Escalante-Tym Belanger, US Amateur Team Ch., Feb., 20 2006, 11.Rh4 e4+ 12.Kg2 Rf8 13.Bxd5 Qxd5 14.Qh5 Qxh5 15.Rxh5 Rxf7 16.Rxh7 Nd4 17.Na3 Bg4 -/+ 18.Rh8+ Rf8 19.Rxf8+ Kxf8 20.c3 Bf3+ 21.Kf2 Nf5 22.d3 Rd8 23.dxe4 Bxe4 24.Bg5? (>24.Bf4 c6 25.Nc4) 24…Rd3 25.Bf4 Rf3+ 26.Ke2 Nxg3+ 27.Bxg3 Rxg3 28.Rf1+ Ke7 29.Kd2 Rd3+?! (>29…Rg2+ 30.Ke3 Bc6 31.Nc4? Bb5) 30.Ke2 Rg3 31.Kd2 g5 32.Re1 Kf6 33.Rxe4 Kf5 34.Re2 Kf4 35.Nb5 Kf3 36.Nd4+ Kg4 37.Rf2 Kh3 38.Ke2 Rg4 39.a4 Re4+ 40.Kd3 Re1 41.Rf3+ Kg2 42.Rf7! +- (White wins with a windmill.) 42…g4 43.Rxc7 Kf2 44.Rf7+ Kg1 45.Rxb7 Rf1 46.Rg7 g3 47.Rxg3+ Kh1 48.Rg7 Rb1 49.b4 Rd1+ 50.Kc2 Rf1 51.Rxa7 Rf2+ 52.Kd3 Rf8 53.Rg7 Rf3+ 54.Kc4 (Of course not Nxf3, stalemate!) 54…Rf8 55.b5 Rc8+ 56.Kb4 Rf8 57.a5 Rf3 (Another attempt at stalemate.) 58.a6 Rf2 59.c4 Rf1 60.a7 Ra1 61.b6 Rb1+ 62.Kc5 Ra1 63.b7 Rxa7 64.b8=Q Rc7+ (Yet another try at stalemate; the third of the game. 65.Qxc7 is a draw, so…) 65.Rxc7 1-0]

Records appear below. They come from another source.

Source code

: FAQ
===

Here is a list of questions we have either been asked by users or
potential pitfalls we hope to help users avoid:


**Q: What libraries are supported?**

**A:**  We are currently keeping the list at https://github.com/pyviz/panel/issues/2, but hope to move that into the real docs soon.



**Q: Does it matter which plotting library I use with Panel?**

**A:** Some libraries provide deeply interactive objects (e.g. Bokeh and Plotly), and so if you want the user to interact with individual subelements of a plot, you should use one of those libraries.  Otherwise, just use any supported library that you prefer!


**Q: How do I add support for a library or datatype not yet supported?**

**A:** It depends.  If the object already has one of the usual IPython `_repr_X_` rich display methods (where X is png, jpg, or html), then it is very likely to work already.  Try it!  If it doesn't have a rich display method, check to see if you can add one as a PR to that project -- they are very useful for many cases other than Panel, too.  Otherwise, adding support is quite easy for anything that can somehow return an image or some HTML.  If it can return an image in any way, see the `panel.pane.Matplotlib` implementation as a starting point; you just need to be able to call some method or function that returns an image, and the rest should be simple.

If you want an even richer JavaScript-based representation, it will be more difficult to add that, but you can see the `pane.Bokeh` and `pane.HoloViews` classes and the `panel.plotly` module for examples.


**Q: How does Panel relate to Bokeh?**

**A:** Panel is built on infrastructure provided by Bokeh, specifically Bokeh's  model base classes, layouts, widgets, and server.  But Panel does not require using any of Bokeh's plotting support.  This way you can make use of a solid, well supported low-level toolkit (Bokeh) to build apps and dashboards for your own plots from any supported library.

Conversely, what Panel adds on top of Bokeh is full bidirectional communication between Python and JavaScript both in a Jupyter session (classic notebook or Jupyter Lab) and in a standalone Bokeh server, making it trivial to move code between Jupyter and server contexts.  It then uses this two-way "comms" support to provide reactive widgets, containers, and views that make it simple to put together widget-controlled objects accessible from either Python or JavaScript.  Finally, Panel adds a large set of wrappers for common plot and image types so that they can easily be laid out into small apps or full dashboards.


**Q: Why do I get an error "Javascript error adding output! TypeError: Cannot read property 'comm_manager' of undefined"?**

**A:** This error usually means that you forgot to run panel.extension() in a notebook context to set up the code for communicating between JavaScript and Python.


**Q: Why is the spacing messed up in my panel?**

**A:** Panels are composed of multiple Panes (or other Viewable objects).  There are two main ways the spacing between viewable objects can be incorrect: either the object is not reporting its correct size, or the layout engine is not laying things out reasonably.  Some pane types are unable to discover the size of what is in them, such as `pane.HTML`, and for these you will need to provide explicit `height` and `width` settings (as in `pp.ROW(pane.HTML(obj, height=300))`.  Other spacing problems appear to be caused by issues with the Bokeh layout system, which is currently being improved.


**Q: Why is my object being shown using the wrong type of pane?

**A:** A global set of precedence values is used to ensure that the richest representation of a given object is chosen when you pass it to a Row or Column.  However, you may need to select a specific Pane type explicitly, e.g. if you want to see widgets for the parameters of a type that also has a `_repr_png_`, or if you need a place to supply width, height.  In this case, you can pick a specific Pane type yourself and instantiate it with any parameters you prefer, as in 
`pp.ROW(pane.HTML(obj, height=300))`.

11…O-O (11…Bxe2 Bg4 12.Kg2 Qe4 13.Bf3! +-) 12.Rf1? (Kg2! – K. Williams)
12…Bh3!! 0-1 (This is stronger than 12…Qe4+ 13.Kf2 Rxf7+ and either 14.Ke1 or 14.Kg1 and the White king lives. But after 12…Bh3!!, White has a choice between …Rxf7# or losing a massive amount of material with 13.Bd3 Rxf7+ 14.Ke2 Bg4+ 15.Ke1 Rxf1+ 16.Kxf1 Bxd1.)